Fractional-order techniques in renewable energy microgrids: A comprehensive survey of modeling, control, and forecasting methods

Citation:
Elnady, S. M., Guerrero J. M., Louassaa K., Azeem A., Zhang X., Alham M. H., et al. (2026).  Fractional-order techniques in renewable energy microgrids: A comprehensive survey of modeling, control, and forecasting methods. Renewable and Sustainable Energy Reviews. 239,

Start Page:

117148

Date Published:

06/2026

Type of Article:

working paper

Abstract:

Renewable energy microgrids exhibit memory-dependent, nonlinear, and multi-timescale dynamics that classical integer-order methods cannot adequately represent. Fractional calculus extends differentiation and integration to non-integer orders, providing a rigorous framework for capturing hereditary effects, anomalous diffusion, and long-range dependence across microgrid subsystems. Despite growing research activity, existing reviews address isolated topics without a unified treatment spanning all major application domains. This survey organizes fractional-order methodologies within a two-domain framework — fractional-order control and integrated fractional calculus-based methods — spanning five technical categories: component modeling, hierarchical control, optimization, forecasting, and validation.

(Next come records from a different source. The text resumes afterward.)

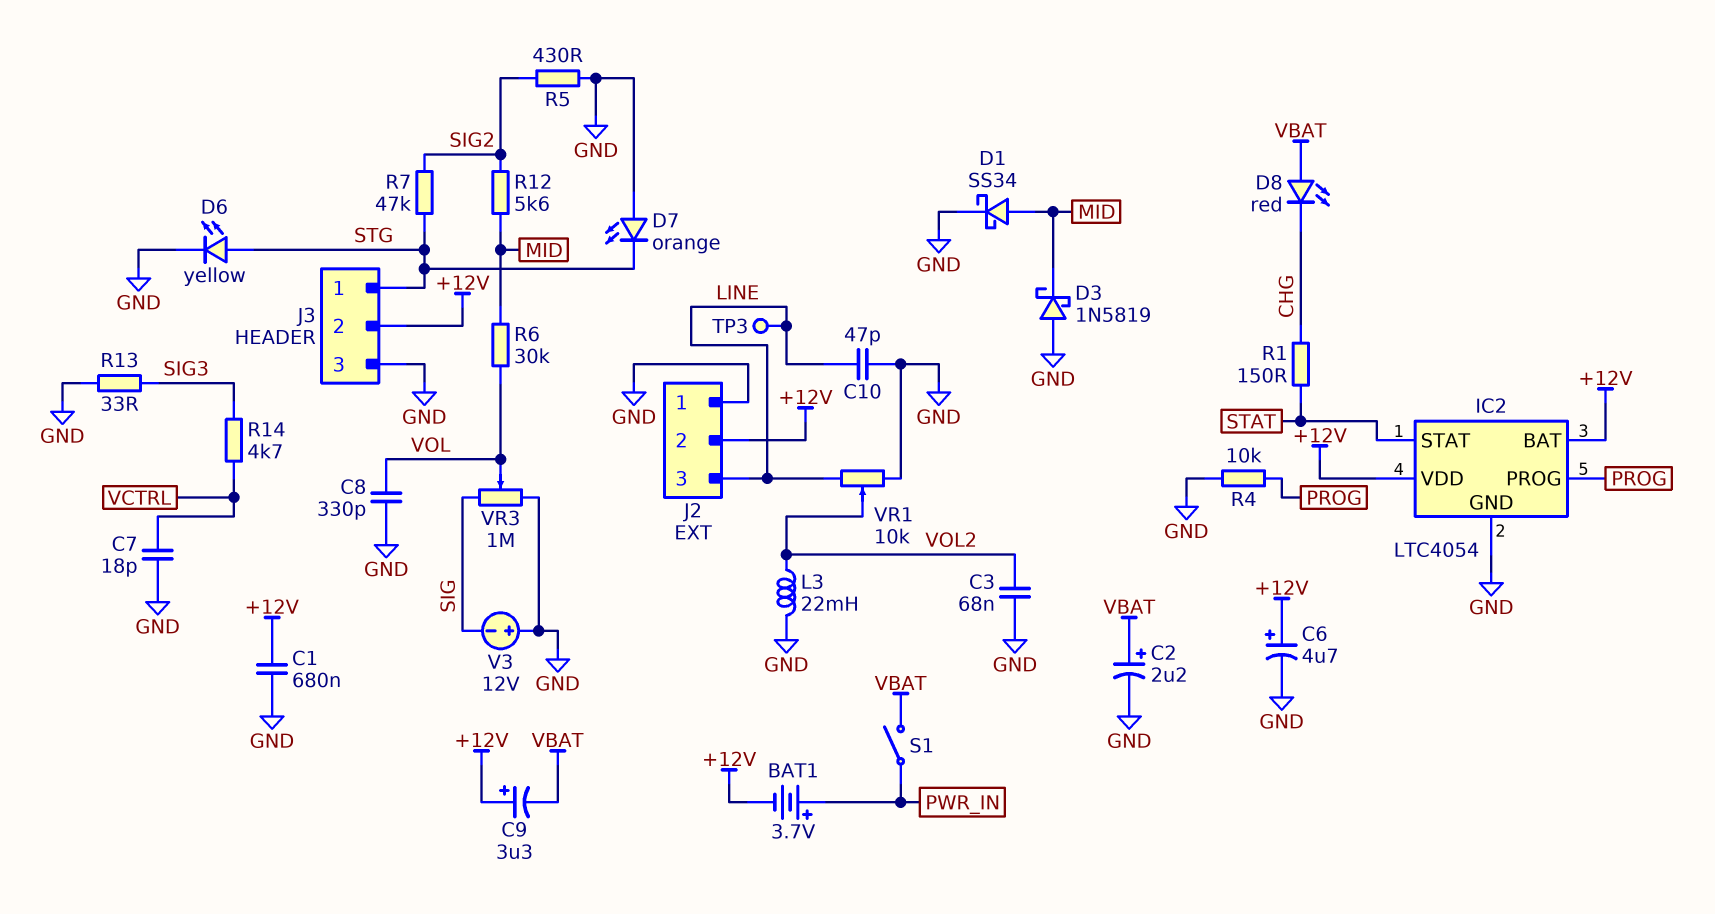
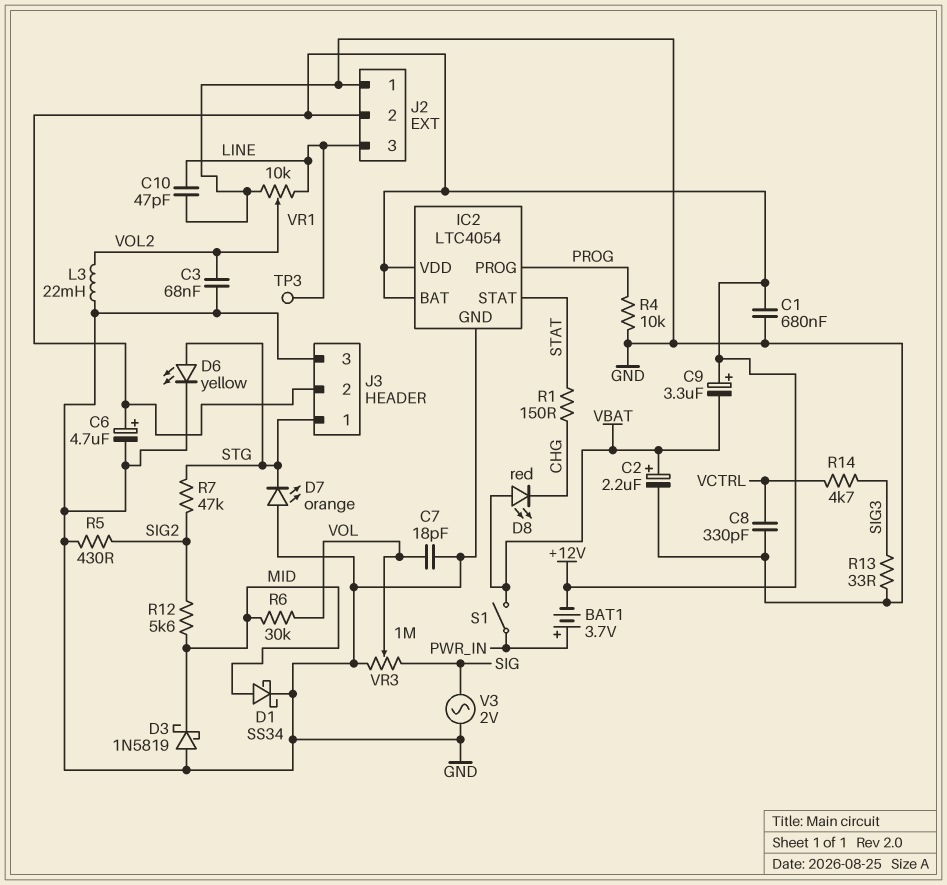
C7: 18pF (GND, VCTRL) -> 18pF (GND, VOL)
C8: 330pF (GND, VOL) -> 330pF (GND, VCTRL)
V3: 12V (plus GND, minus SIG) -> AC 2V (GND, SIG)

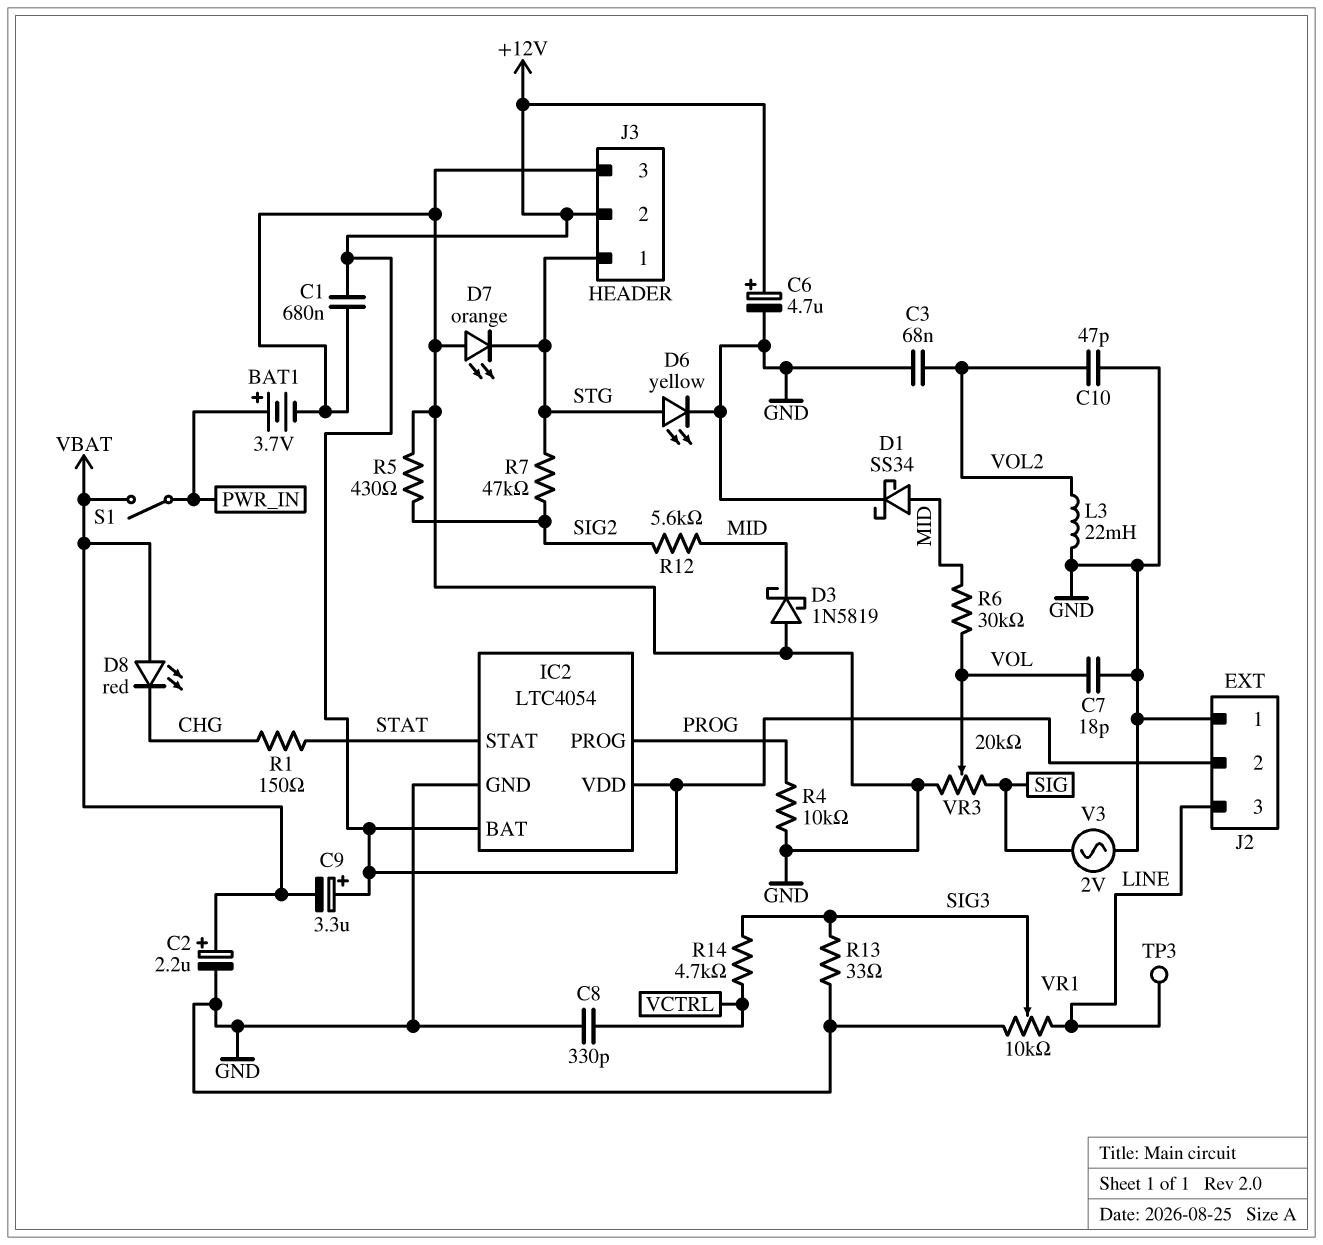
BAT1: 3.7V (plus PWR_IN, minus +12V) -> 3.7V (plus PWR_IN, minus GND)
C10: 47pF (GND, LINE) -> 47pF (GND, VOL2)
VR1: 10k (GND, LINE, wiper VOL2) -> 10k (GND, LINE, wiper SIG3)
VR3: 1M (GND, SIG, wiper VOL) -> 20k (GND, SIG, wiper VOL)

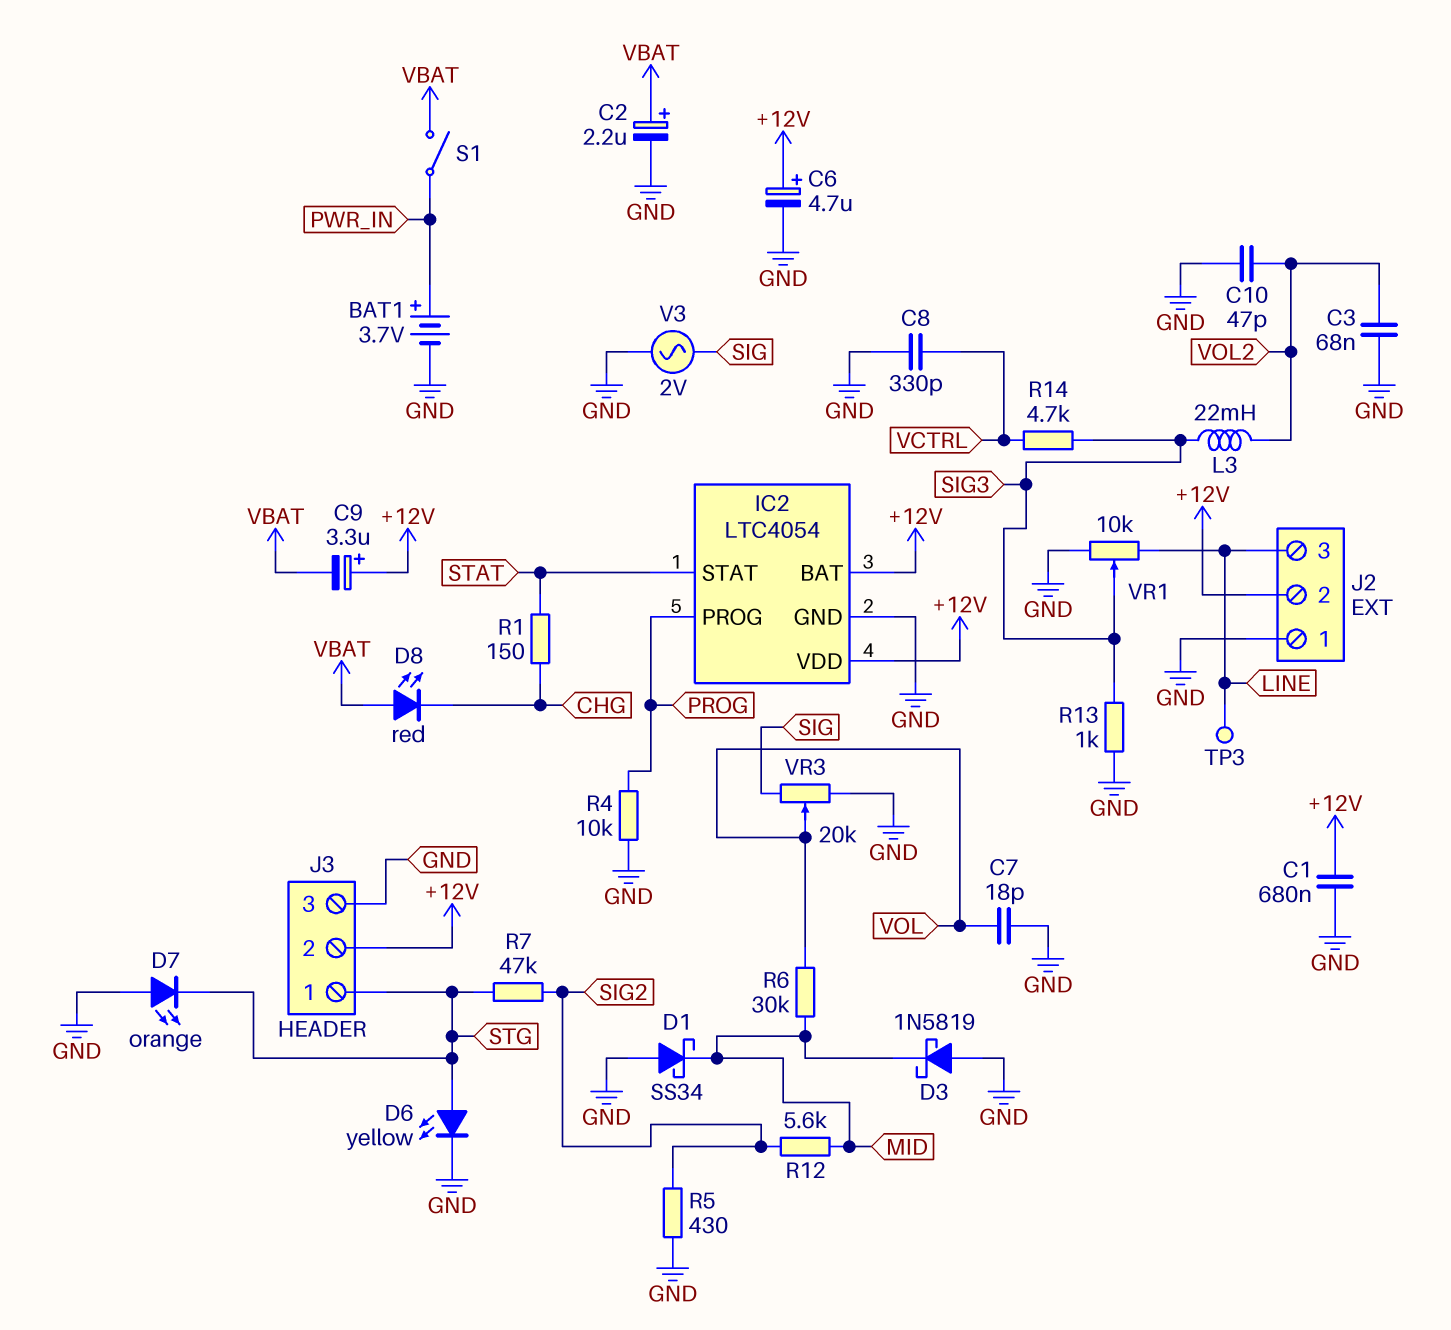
D1: schottky SS34 (A MID, K GND) -> schottky SS34 (A GND, K MID)
L3: 22mH (GND, VOL2) -> 22mH (SIG3, VOL2)
R13: 33 (GND, SIG3) -> 1k (GND, SIG3)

Fractional-order equivalent circuit models with constant phase elements are reviewed for state-of-charge and state-of-health estimation in electrochemical storage and photovoltaic systems. Fractional-order control schemes, encompassing single-loop and cascade topologies, optimized by metaheuristic methods, exhibit reliable improvements in transient response and robustness compared to integer-order designs. Fractional grey models, FARIMA formulations, and hybrid fractional machine-learning architectures are assessed for renewable generation and load forecasting. Three standardized case studies provide quantitative cross-domain comparisons under consistent conditions. Identified deployment barriers include fractional operator computational cost, absent tuning protocols, and limited hardware validation, motivating future research in physics-informed fractional learning, digital twin integration, and edge computing. This survey provides researchers and practitioners with a unified reproducible framework for applying fractional-order techniques in next-generation renewable energy microgrids.

Notes:

  • This paper is a comprehensive review article on fractional-order techniques in renewable energy microgrids.
  • It surveys the use of fractional calculus for modeling, control, optimization, forecasting, and validation of renewable-energy-based microgrid systems.
  • The review highlights how fractional-order methods can better represent memory effects, long-range dependence, and multi-timescale dynamics compared with classical integer-order approaches.
  • The paper organizes the literature into two main domains: fractional-order control and integrated fractional-calculus-based methods.
  • It discusses applications in electrochemical storage systems, photovoltaic systems, renewable generation forecasting, load forecasting, and hierarchical microgrid control.
  • The review also identifies key deployment challenges, including computational cost, lack of standard tuning protocols, and limited hardware validation.
  • Future research directions include physics-informed fractional learning, digital twin integration, edge computing, and more reproducible benchmarking frameworks.